Kira squeezed her eyes shut, willing him to understand. “Stay with you and what, Marcus?” She opened her eyes again, looking deeply into his. “You want to get married? You want to have a family? We can’t do any of that until RM is cured. Whether or not they lower the required age, I will spend the rest of my life pregnant: Most of those women average one a year, and all the children die. Is that really what you want? We get married, we get pregnant, and twenty years from now we have twenty dead children? There is not enough room in my heart for that; there’s not enough strength.”

“Then we’ll leave,” said Marcus. “We’ll go to one of the farms, or to a fishing village, or we’ll join the Voice, I don’t even care — anything to make you happy.”

“The Voice and the Grid are going to tear the island apart if we don’t find a cure, Marcus, we’re not going to be safe anywhere.” She stared at him, trying to understand him. “Do you honestly think I could be happy in some tiny little village somewhere, ignoring everything while the world dies?” Her voice cracked. “Do you even know me at all?”

“It will never be cured, Kira.” Marcus’s voice was small and pained. He took a deep breath, setting his jaw firmly. “You’re an idealist, you solve puzzles, and you look at something unsolvable and all you can see are the things nobody’s done yet — the crazy, harebrained things that nobody has tried because they’re crazy and harebrained. We have to face the truth: We have tried everything, we have looked everywhere, we have used every reasonable resource, and RM is still not cured because it is incurable. Dying across the river is not going to change that.”

Kira shook her head, trying to find the words she wanted. How could he say something like that? How could he even dare to think it? “You don’t…” She paused, crying, starting over. “How can you live like that?”

“It’s the only way we have left, Kira.”

“But how can you live without a future?”

He swallowed. “By living in the present. The world is already over, Kira. Maybe one day a baby will live, maybe not. It’s not going to change anything. All we have left is each other, so let’s enjoy it. Let’s be together, like we’ve always said we’d be, and let’s forget all this death and fear and everything else and just live. You want to leave the island, let’s leave the island — let’s go somewhere no one will find us, away from the Senate and the Voice and the Partials and everything else. But let’s do it together.”

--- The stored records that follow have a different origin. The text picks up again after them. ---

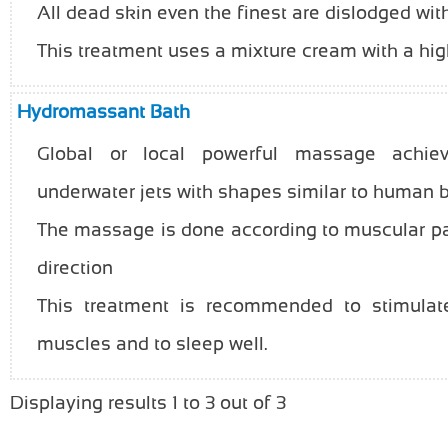
All dead skin even the finest are dislodged wi
This treatment uses a mixture cream with a hig
Hydromassant Bath
Global or local powerful massage achie
underwater jets with shapes similar to human 
The massage is done according to muscular pa
direction
This treatment is recommended to stimulate 
muscles and to sleep well.
Displaying results 1 to 3 out of 3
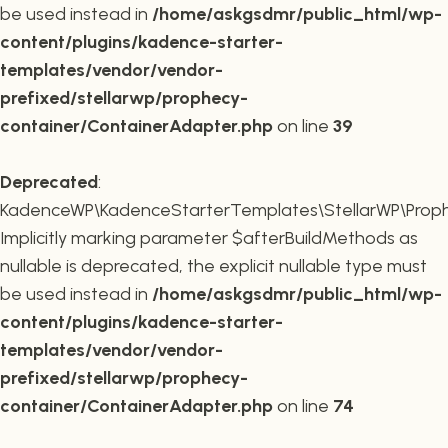
be used instead in
/home/askgsdmr/public_html/wp-
content/plugins/kadence-starter-
templates/vendor/vendor-
prefixed/stellarwp/prophecy-
container/ContainerAdapter.php
on line
39
Deprecated
:
KadenceWP\KadenceStarterTemplates\StellarWP\Prophe
Implicitly marking parameter $afterBuildMethods as
nullable is deprecated, the explicit nullable type must
be used instead in
/home/askgsdmr/public_html/wp-
content/plugins/kadence-starter-
templates/vendor/vendor-
prefixed/stellarwp/prophecy-
container/ContainerAdapter.php
on line
74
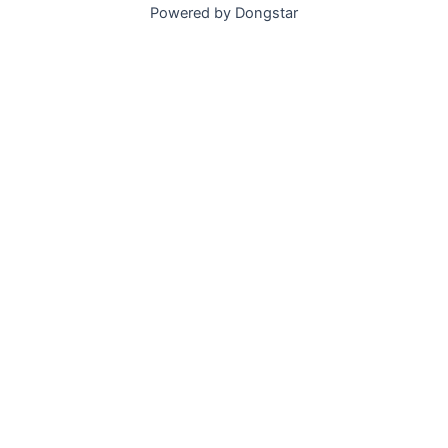
Powered by Dongstar
Submit Now, Get Best Quote Today.​
Get in Touch
Please feel free to leave your information.
Name
Email
WhatsApp/Tel
Message
Get a Quote and Free Samples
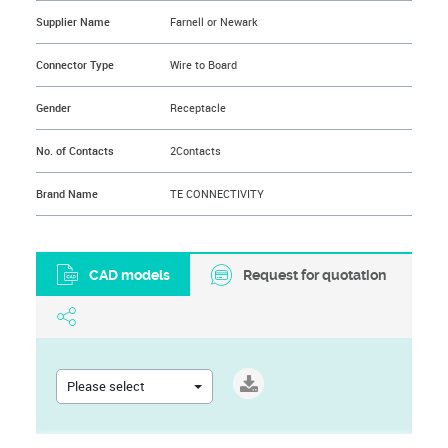
Supplier Name
Farnell or Newark
Connector Type
Wire to Board
Gender
Receptacle
No. of Contacts
2Contacts
Brand Name
TE CONNECTIVITY
CAD models
Request for quotation
Please select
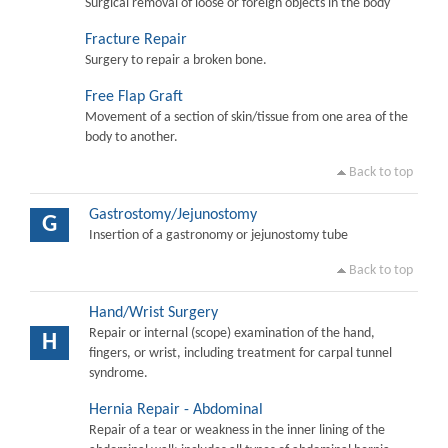
Surgical removal of loose or foreign objects in the body
Fracture Repair
Surgery to repair a broken bone.
Free Flap Graft
Movement of a section of skin/tissue from one area of the
body to another.
Back to top
Gastrostomy/Jejunostomy
G
Insertion of a gastronomy or jejunostomy tube
Back to top
Hand/Wrist Surgery
Repair or internal (scope) examination of the hand,
H
fingers, or wrist, including treatment for carpal tunnel
syndrome.
Hernia Repair - Abdominal
Repair of a tear or weakness in the inner lining of the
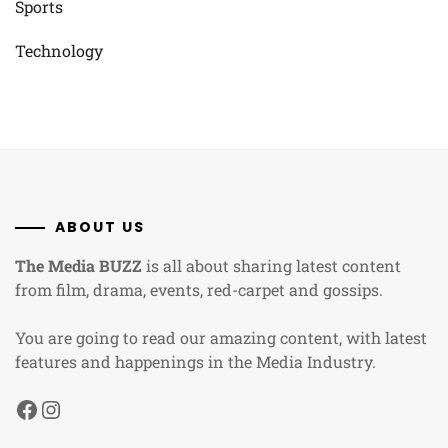
Sports
Technology
ABOUT US
The Media BUZZ
is all about sharing latest content
from film, drama, events, red-carpet and gossips.
You are going to read our amazing content, with latest
features and happenings in the Media Industry.
Facebook
Instagram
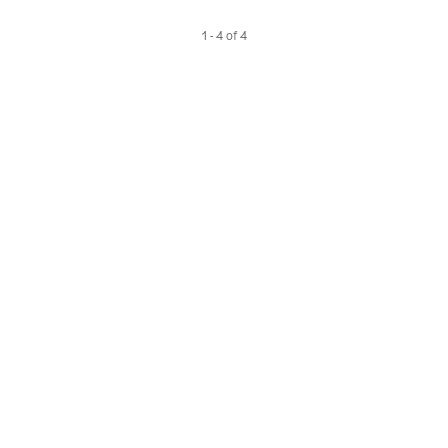
1 - 4 of 4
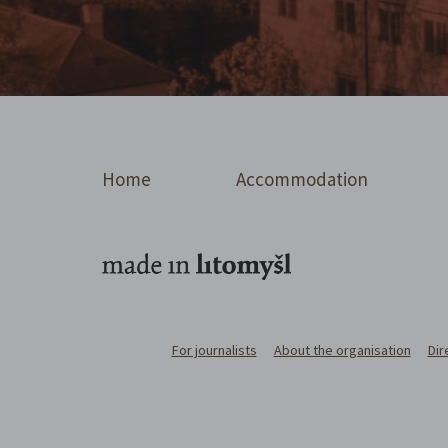
Home
Accommodation
For journalists
About the organisation
Dir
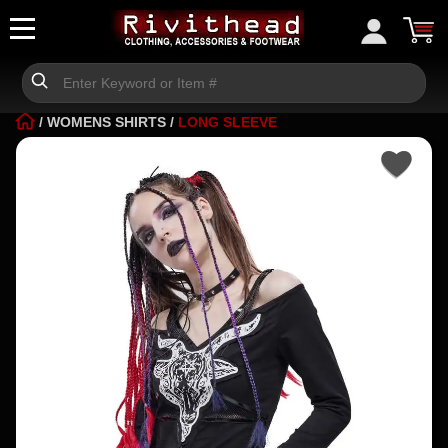
/
WOMENS SHIRTS
/
LONG SLEEVE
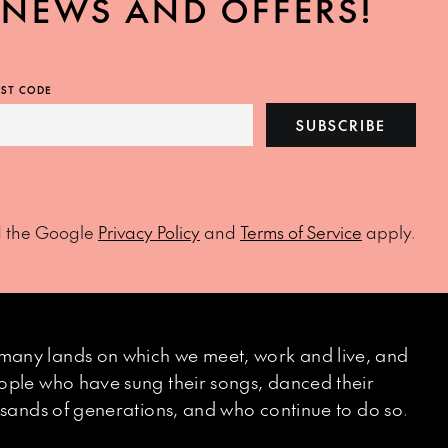
, NEWS AND OFFERS!
ST CODE
SUBSCRIBE
d the Google
Privacy Policy
and
Terms of Service
apply.
many lands on which we meet, work and live, and
eople who have sung their songs, danced their
ousands of generations, and who continue to do so.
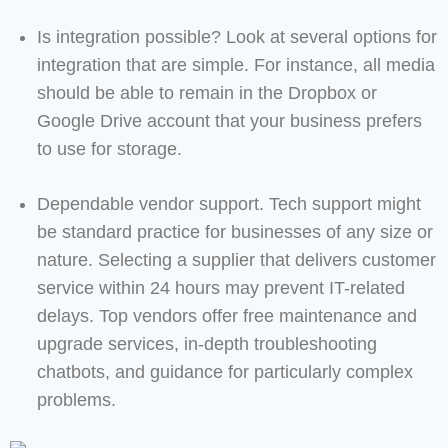
Is integration possible? Look at several options for
integration that are simple. For instance, all media
should be able to remain in the Dropbox or
Google Drive account that your business prefers
to use for storage.
Dependable vendor support. Tech support might
be standard practice for businesses of any size or
nature. Selecting a supplier that delivers customer
service within 24 hours may prevent IT-related
delays. Top vendors offer free maintenance and
upgrade services, in-depth troubleshooting
chatbots, and guidance for particularly complex
problems.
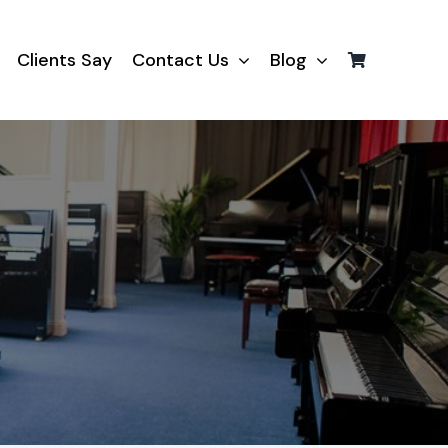
Clients Say
Contact Us
Blog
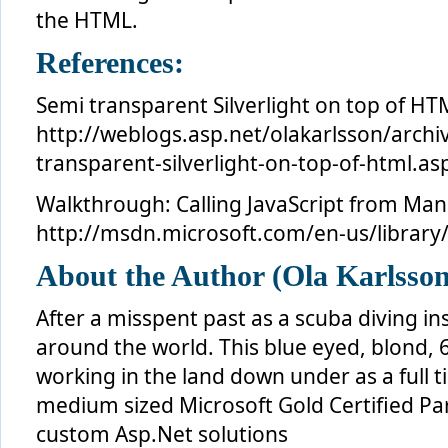
the HTML.
References:
Semi transparent Silverlight on top of HT
http://weblogs.asp.net/olakarlsson/arch
transparent-silverlight-on-top-of-html.as
Walkthrough: Calling JavaScript from Ma
http://msdn.microsoft.com/en-us/library
About the Author (Ola Karlsson
After a misspent past as a scuba diving in
around the world. This blue eyed, blond, 
working in the land down under as a full 
medium sized Microsoft Gold Certified Par
custom Asp.Net solutions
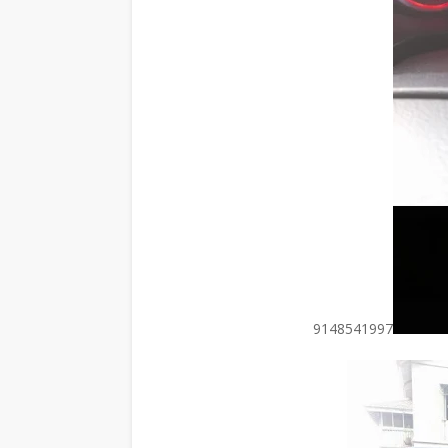
9148541997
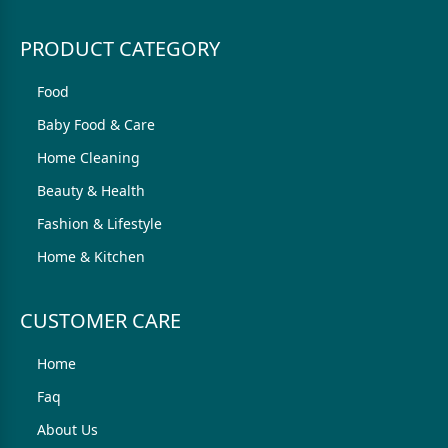
PRODUCT CATEGORY
Food
Baby Food & Care
Home Cleaning
Beauty & Health
Fashion & Lifestyle
Home & Kitchen
CUSTOMER CARE
Home
Faq
About Us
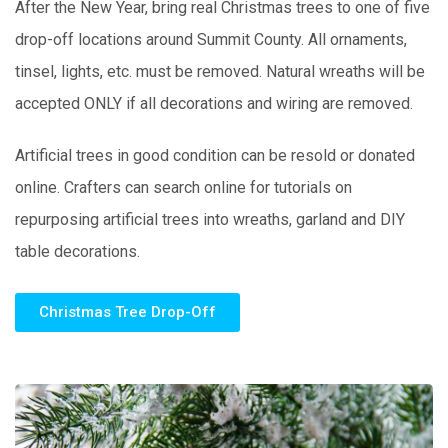
After the New Year, bring real Christmas trees to one of five
drop-off locations around Summit County. All ornaments,
tinsel, lights, etc. must be removed. Natural wreaths will be
accepted ONLY if all decorations and wiring are removed.
Artificial trees in good condition can be resold or donated
online. Crafters can search online for tutorials on
repurposing artificial trees into wreaths, garland and DIY
table decorations.
Christmas Tree Drop-Off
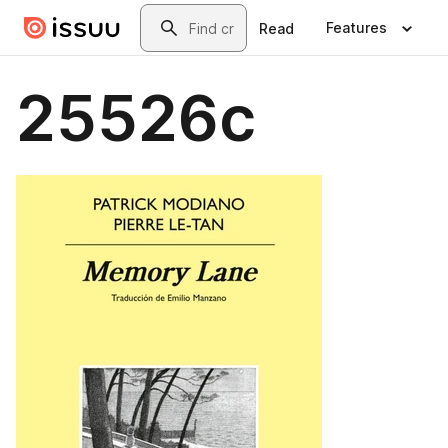
Skip to main content
Search
Features
Read
25526c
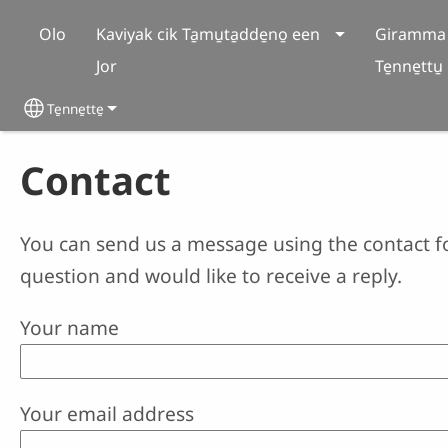
Skip to main content
Olo
Kaviyak cik Ta̱mu̱ta̱dde̱no̱ een
Giramma 
Jor
Te̱nne̱ttu̱
Te̱nne̱tte̱
Select your language
Contact
You can send us a message using the contact f
question and would like to receive a reply.
Your name
Your email address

Kira shook her head again, sobbing. “Do you really love me?”

“You know I love you.”

“Then give me this one thing.” She sniffed, wiping her face, and looked him squarely in the eyes. “Don’t stop us.” He started to protest, and she cut him off. “I can’t live in the world you’re talking about. I’m leaving tomorrow, and if I die, I die, but at least I’ll die doing something. And if you love me, you won’t tell anyone what we’re doing, or where we’re going, or how to stop us. Promise me.”

Marcus said nothing, and Kira gripped his arms fiercely. “Please, Marcus, promise me.”

His voice was slow and lifeless. “I promise you.” He stepped back, pulling away from her grip. “Good-bye, Kira.”